TEXT SEGMENT
□ □ □ □ □ □ □

For Trump, Exoneration = A Mere Two-Day Respite from Bad Press

April 3rd, 2019 8:00 AM

After Attorney General William Barr released the key findings of Special Counsel Robert Mueller’s 22-month-long investigation, the ABC, CBS and NBC evening newscasts showered Donald Trump with good press (80% positive) for the first time since he became President, according to the Media Research Center’s ongoing study of the Big Three’s Trump coverage.

But the good news for the White House only lasted for two nights, from Sunday evening, March 24 through Monday evening, March 25. After that, the networks resumed their lopsidedly hostile (79% negative) coverage of the President and his administration, as their news agenda highlighted liberal talking points: the potential demise of ObamaCare, imaginary cuts to the Special Olympics, and the ongoing battle over immigration policy.

From March 1 through March 23, the spin of Trump coverage on the evening news looked about the same as every other month of his presidency: out of 176 evaluative comments from reporters, anchors or non-partisan sources, 161 (or 91%) were negative, vs. just 15 (9%) that were positive. Comments from partisan sources, as well as neutral statements, were not included.

But after Barr’s letter was released on March 24, the networks swung in favor of the President. On ABC’s World News Tonight that night, anchor David Muir touted the findings as “a major victory for President Trump,” while the network’s legal analyst Dan Abrams flatly declared it “an all-out win.”

The positive tone continued the next night, as CBS Evening News correspondent Paula Reid observed that “for the first time in 22 months, the President was not under the cloud of the Mueller investigation.”

Before the Mueller report was completed, the network evening newscasts had devoted a combined 2,284 minutes to the scandal, over the 791 days of the Trump presidency. But by Tuesday, March 26, the positive coverage that the President had enjoyed for just two nights was already over, as the networks seized on the Trump administration’s request that a federal appeals court should strike down ObamaCare as unconstitutional.

□ □ □ □ □ □ □

SOURCE DATA

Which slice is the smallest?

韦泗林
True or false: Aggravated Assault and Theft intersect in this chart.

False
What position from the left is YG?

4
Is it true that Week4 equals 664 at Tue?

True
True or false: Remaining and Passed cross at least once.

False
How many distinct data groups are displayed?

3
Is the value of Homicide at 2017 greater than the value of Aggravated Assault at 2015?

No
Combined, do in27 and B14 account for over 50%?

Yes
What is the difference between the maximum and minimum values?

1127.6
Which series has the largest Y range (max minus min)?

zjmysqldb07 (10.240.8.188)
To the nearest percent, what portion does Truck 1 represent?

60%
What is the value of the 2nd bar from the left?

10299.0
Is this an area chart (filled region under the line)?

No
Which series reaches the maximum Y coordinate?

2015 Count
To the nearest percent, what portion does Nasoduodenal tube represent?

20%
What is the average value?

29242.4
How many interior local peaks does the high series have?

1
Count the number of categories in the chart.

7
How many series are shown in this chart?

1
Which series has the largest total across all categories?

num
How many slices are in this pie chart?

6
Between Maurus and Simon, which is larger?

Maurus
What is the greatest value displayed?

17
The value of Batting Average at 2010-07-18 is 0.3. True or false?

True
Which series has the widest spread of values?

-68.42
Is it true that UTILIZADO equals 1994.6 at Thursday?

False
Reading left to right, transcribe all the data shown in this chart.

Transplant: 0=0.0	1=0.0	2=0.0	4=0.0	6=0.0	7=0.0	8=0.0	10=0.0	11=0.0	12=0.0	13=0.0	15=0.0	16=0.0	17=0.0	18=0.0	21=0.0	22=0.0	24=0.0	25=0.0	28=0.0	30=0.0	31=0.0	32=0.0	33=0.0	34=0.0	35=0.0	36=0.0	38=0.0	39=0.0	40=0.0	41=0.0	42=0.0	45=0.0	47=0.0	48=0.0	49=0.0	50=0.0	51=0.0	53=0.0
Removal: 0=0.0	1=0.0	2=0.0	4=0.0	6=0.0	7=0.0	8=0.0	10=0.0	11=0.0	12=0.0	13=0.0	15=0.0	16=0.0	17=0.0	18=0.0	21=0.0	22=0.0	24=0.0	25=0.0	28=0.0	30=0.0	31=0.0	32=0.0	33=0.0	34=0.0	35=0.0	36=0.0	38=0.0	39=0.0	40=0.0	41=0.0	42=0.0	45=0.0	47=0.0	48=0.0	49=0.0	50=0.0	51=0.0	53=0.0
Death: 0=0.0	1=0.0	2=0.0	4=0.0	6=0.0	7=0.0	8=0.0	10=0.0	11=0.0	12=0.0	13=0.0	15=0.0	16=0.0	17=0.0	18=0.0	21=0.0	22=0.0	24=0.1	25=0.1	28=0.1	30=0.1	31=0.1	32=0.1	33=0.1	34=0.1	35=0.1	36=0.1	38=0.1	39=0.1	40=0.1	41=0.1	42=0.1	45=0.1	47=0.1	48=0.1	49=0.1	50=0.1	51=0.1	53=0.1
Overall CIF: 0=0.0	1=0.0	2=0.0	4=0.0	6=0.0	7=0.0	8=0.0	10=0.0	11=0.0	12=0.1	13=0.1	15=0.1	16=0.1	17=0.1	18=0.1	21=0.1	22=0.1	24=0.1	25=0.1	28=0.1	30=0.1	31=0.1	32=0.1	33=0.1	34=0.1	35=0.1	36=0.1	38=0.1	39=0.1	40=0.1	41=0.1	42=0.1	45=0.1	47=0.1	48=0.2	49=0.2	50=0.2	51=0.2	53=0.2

□ □ □ □ □ □ □

WHAT THIS EXERCISE ASKS
(a) Name every person the article about network coverage of Trump mentions by name.
(b) Print the part of the article about network coverage of Trump that begins at the words "April 3rd, 2019" and stops after the words "Three’s Trump coverage.".
Rely only on the article about network coverage of Trump for what follows.

EXERCISE ANSWERS
(a) William Barr, Robert Mueller, Donald Trump, David Muir, Dan Abrams, Paula Reid

(b)
April 3rd, 2019 8:00 AM

After Attorney General William Barr released the key findings of Special Counsel Robert Mueller’s 22-month-long investigation, the ABC, CBS and NBC evening newscasts showered Donald Trump with good press (80% positive) for the first time since he became President, according to the Media Research Center’s ongoing study of the Big Three’s Trump coverage.